More bipartisan bills are coming up in the US Congress as some lawmakers are trying to find ways of legislatively containing the enormous power that the likes of Google and Facebook have over the internet – in this instance, over the super lucrative digital ad market.
It’s no secret that there, these two giants form what’s effectively a duopoly, while their financial might relies on it, drawn from a business model crafted to continuously harvest data and track users.
According to The Information, we are now weeks away from Senator Mike Lee, a Republican, introducing a bill that aims to separate various segments of the advertising business, preventing monopolistic behavior.
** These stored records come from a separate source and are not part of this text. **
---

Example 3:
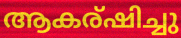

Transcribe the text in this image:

ആകര്ഷിച്ചു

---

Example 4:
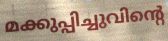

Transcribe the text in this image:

മക്കുപ്പിച്ചുവിന്റെ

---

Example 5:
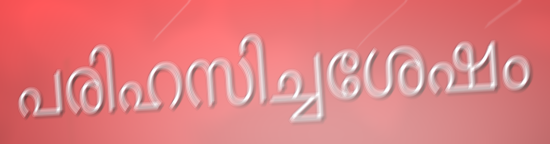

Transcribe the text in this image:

പരിഹസിച്ചശേഷം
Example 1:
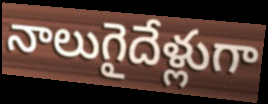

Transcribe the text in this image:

నాలుగైదేళ్లుగా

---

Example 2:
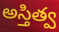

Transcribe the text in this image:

అస్తిత్వ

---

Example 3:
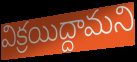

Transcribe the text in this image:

విక్రయిద్దామని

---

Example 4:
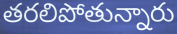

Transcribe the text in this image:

తరలిపోతున్నారు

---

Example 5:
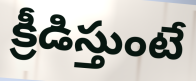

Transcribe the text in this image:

క్రీడిస్తుంటే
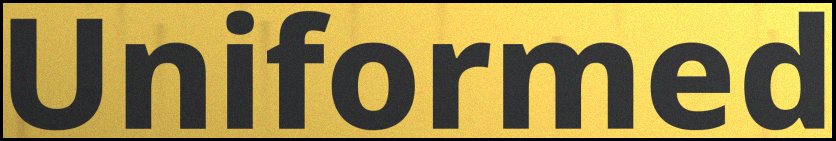
Uniformed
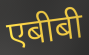
एबीबी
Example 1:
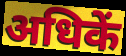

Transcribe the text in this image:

अधिकें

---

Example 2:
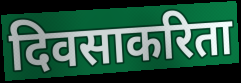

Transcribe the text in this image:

दिवसाकरिता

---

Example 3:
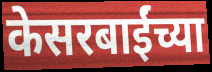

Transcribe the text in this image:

केसरबाईंच्या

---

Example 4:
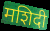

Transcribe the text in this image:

मशिदी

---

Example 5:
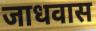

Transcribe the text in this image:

जाधवास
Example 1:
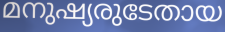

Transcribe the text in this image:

മനുഷ്യരുടേതായ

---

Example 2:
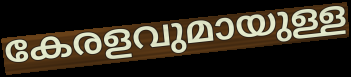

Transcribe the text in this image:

കേരളവുമായുള്ള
The report, based on unnamed sources, also said that Lee has the backing of Senator Amy Klobuchar, a Democrat who chairs the antitrust committee, and several others across the aisle.
In addition, according to the same sources, Lee is trying to garner support for a sister bill that would be introduced in the House, and is reportedly in talks with congressman David Cicilline and Ken Buck, a Democrat and a Republican, respectively.
Specifically, a company like Google – that the bill seems to be targeting – would no longer be able to both own the ad exchange, and at the same time be a middleman for buyers and sellers. The bill aims to eliminate conflict of interest and antitrust behavior, the report suggests.
Moreover, Google’s control of the ad market is seen as harmful to the traditional media industry, with several lawsuits filed by hundreds of newspapers. Google denies it is operating a monopoly.
But its current grip on the ad market – comparable, a source from Google itself said, to Goldman Sachs owning the New York Stock Exchange – means the behemoth is able to earn fees that are seen to be unfairly high.
And while fees in a stock trade worth $100,000 will reach “a few dollars” – as Notre Dame antitrust law professor Roger P. Alford said during a Senate hearing held in January – an ad campaign of the same value would bring $20,000 to Google’s exchange.
In 2020, this business added up to $147 billion, over 80% of Google’s overall revenue.